Identical meaning to creatures with Legendary and Lair abilities like "Regional Effects".
I've always believed psionics is better presented as dragons/aberrations and less like "hello, my name is Harry Geller, where's Spoon Bending 101?" magical school.
if you watch scanners or firestarter you get the idea. They are a fear radiating being. Even in Akira this was true.
Switch over to that old David Lynch movie being remade this year, Dune. "My name is a killing word" says Moadib. He yells at a dude and he explodes - sure, that's scary. Like a breath weapon. But what's really creepy is the prophecies surrounding him.

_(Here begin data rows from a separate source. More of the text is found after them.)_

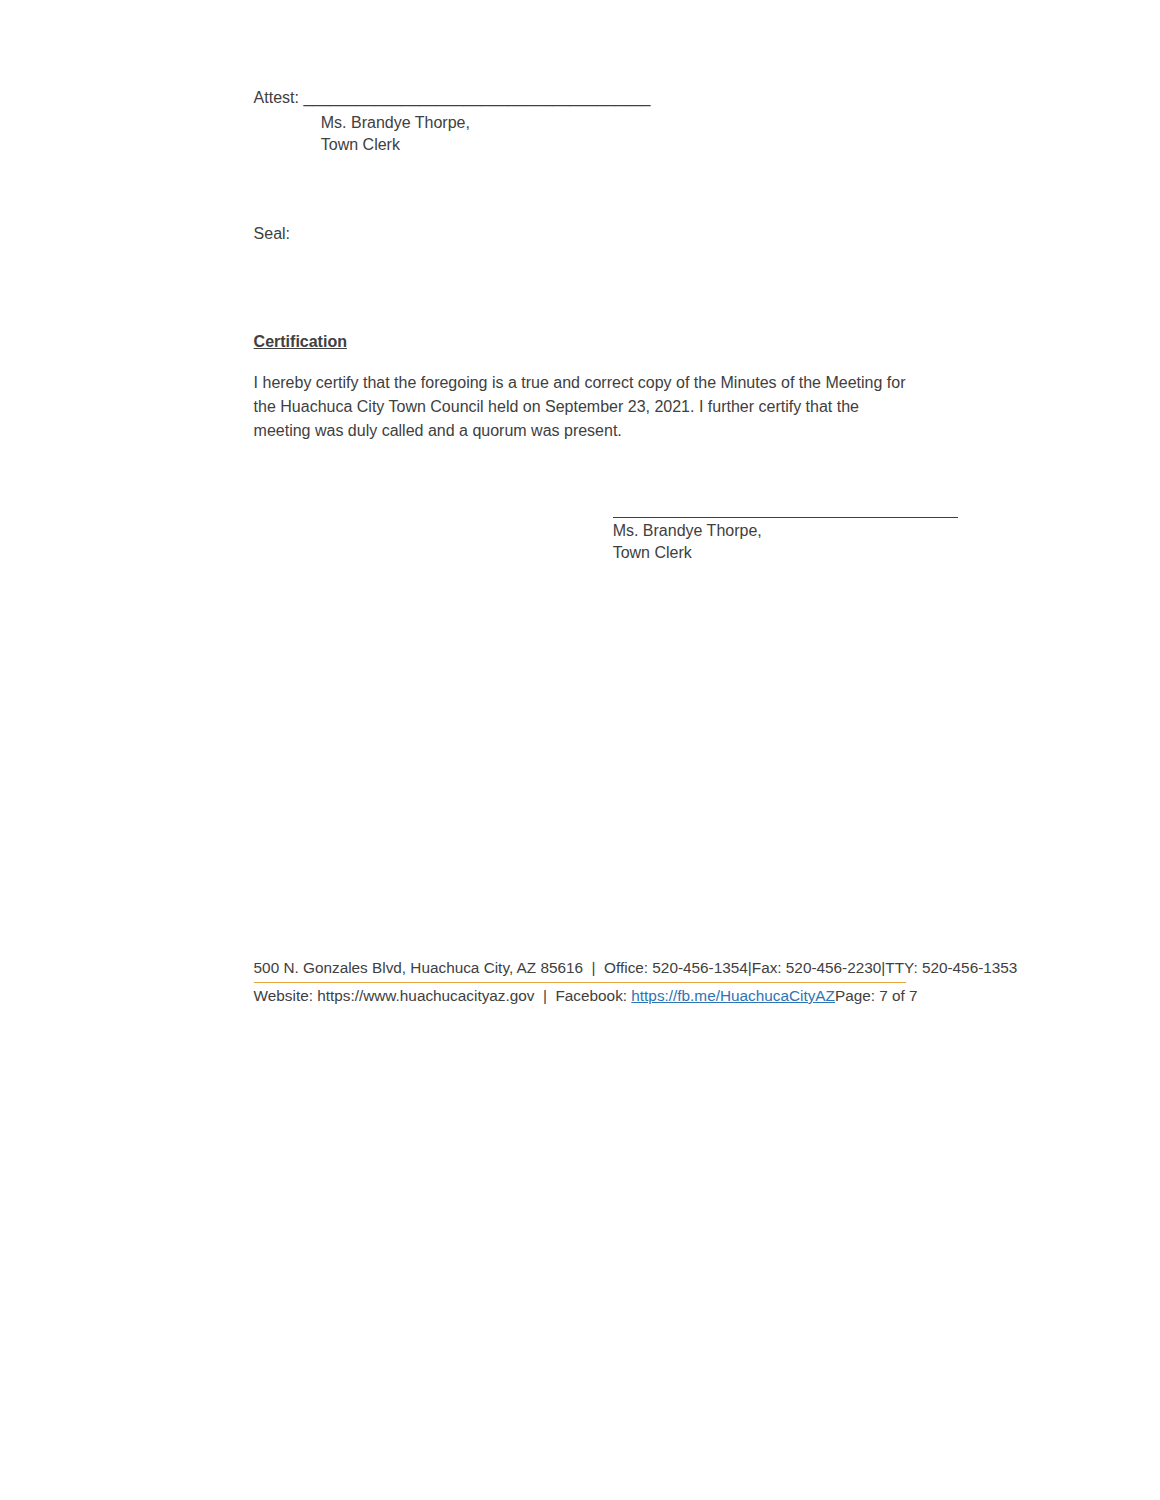Attest: _______________________________________
Ms. Brandye Thorpe,
Town Clerk
Seal:
Certification
I hereby certify that the foregoing is a true and correct copy of the Minutes of the Meeting for the Huachuca City Town Council held on September 23, 2021. I further certify that the meeting was duly called and a quorum was present.
Ms. Brandye Thorpe,
Town Clerk
500 N. Gonzales Blvd, Huachuca City, AZ 85616 | Office: 520-456-1354|Fax: 520-456-2230|TTY: 520-456-1353
Website: https://www.huachucacityaz.gov | Facebook: https://fb.me/HuachucaCityAZ Page: 7 of 7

How beings lightyears away are terrified and having visions.
There is a mystique about Psionicists.
And there's a sort of Secret Spy fear about their lack of components. That they could be among us, doing horrible things. Manipulating states or killing indiscriminately. The whole village or nation would be terrified and suspicious. But this is all before any visuals happen.
When actual visuals happen, it's even worse. Dudes lifting off the ground and having their necks snapped like rag dolls. Even other supernatural beings BTFOing.
What about Wizards?
9/10 times when a Wizard is portrayed as scary, its because that wizard is using Psionic tropes.
torching people with pyrokinesis, reading their minds and erasing their memories, levitating in cool matrix like camera angles, causing heavy objects to lift, etc. The magneto tropes.
A Pure mage should probably be summoning something or casting elaborate pentacle spells or using mighty magic items. But im telling you flat out, 9/10 times when they flex, they use the Psionics Playbook.Last edited by anthon; 2021-02-04 at 05:42 AM.